TASK DIRECTIONS: With no line omitted, restate the records below exactly as they appear.

INFORMATION GIVEN:
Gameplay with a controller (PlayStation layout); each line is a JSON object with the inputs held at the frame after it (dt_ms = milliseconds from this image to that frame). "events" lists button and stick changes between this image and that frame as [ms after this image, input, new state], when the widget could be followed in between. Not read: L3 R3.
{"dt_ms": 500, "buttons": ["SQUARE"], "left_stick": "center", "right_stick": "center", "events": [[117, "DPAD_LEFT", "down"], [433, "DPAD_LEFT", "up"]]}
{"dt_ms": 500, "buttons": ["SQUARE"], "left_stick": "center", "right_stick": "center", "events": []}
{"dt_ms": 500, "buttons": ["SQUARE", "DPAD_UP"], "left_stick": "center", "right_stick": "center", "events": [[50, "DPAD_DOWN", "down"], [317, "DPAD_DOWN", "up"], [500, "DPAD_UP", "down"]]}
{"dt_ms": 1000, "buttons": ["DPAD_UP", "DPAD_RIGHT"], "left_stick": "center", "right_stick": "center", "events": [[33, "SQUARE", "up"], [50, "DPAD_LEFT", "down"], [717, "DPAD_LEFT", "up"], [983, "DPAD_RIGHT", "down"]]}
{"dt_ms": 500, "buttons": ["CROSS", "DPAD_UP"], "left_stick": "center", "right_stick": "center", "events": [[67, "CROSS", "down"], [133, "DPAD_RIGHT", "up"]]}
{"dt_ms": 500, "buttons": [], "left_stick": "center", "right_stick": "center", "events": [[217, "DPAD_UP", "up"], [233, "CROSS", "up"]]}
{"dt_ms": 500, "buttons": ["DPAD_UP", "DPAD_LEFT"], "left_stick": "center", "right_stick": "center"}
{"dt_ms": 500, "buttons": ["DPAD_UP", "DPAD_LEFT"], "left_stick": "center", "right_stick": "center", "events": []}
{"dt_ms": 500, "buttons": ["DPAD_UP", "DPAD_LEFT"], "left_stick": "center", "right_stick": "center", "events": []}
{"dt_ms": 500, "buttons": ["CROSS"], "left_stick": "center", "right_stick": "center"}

RESPONSE BELOW:
Gameplay with a controller (PlayStation layout); each line is a JSON object with the inputs held at the frame after it (dt_ms = milliseconds from this image to that frame). "events" lists button and stick changes between this image and that frame as [ms after this image, input, new state], when the widget could be followed in between. Not read: L3 R3.
{"dt_ms": 500, "buttons": ["SQUARE"], "left_stick": "center", "right_stick": "center", "events": [[117, "DPAD_LEFT", "down"], [433, "DPAD_LEFT", "up"]]}
{"dt_ms": 500, "buttons": ["SQUARE"], "left_stick": "center", "right_stick": "center", "events": []}
{"dt_ms": 500, "buttons": ["SQUARE", "DPAD_UP"], "left_stick": "center", "right_stick": "center", "events": [[50, "DPAD_DOWN", "down"], [317, "DPAD_DOWN", "up"], [500, "DPAD_UP", "down"]]}
{"dt_ms": 1000, "buttons": ["DPAD_UP", "DPAD_RIGHT"], "left_stick": "center", "right_stick": "center", "events": [[33, "SQUARE", "up"], [50, "DPAD_LEFT", "down"], [717, "DPAD_LEFT", "up"], [983, "DPAD_RIGHT", "down"]]}
{"dt_ms": 500, "buttons": ["CROSS", "DPAD_UP"], "left_stick": "center", "right_stick": "center", "events": [[67, "CROSS", "down"], [133, "DPAD_RIGHT", "up"]]}
{"dt_ms": 500, "buttons": [], "left_stick": "center", "right_stick": "center", "events": [[217, "DPAD_UP", "up"], [233, "CROSS", "up"]]}
{"dt_ms": 500, "buttons": ["DPAD_UP", "DPAD_LEFT"], "left_stick": "center", "right_stick": "center"}
{"dt_ms": 500, "buttons": ["DPAD_UP", "DPAD_LEFT"], "left_stick": "center", "right_stick": "center", "events": []}
{"dt_ms": 500, "buttons": ["DPAD_UP", "DPAD_LEFT"], "left_stick": "center", "right_stick": "center", "events": []}
{"dt_ms": 500, "buttons": ["CROSS"], "left_stick": "center", "right_stick": "center"}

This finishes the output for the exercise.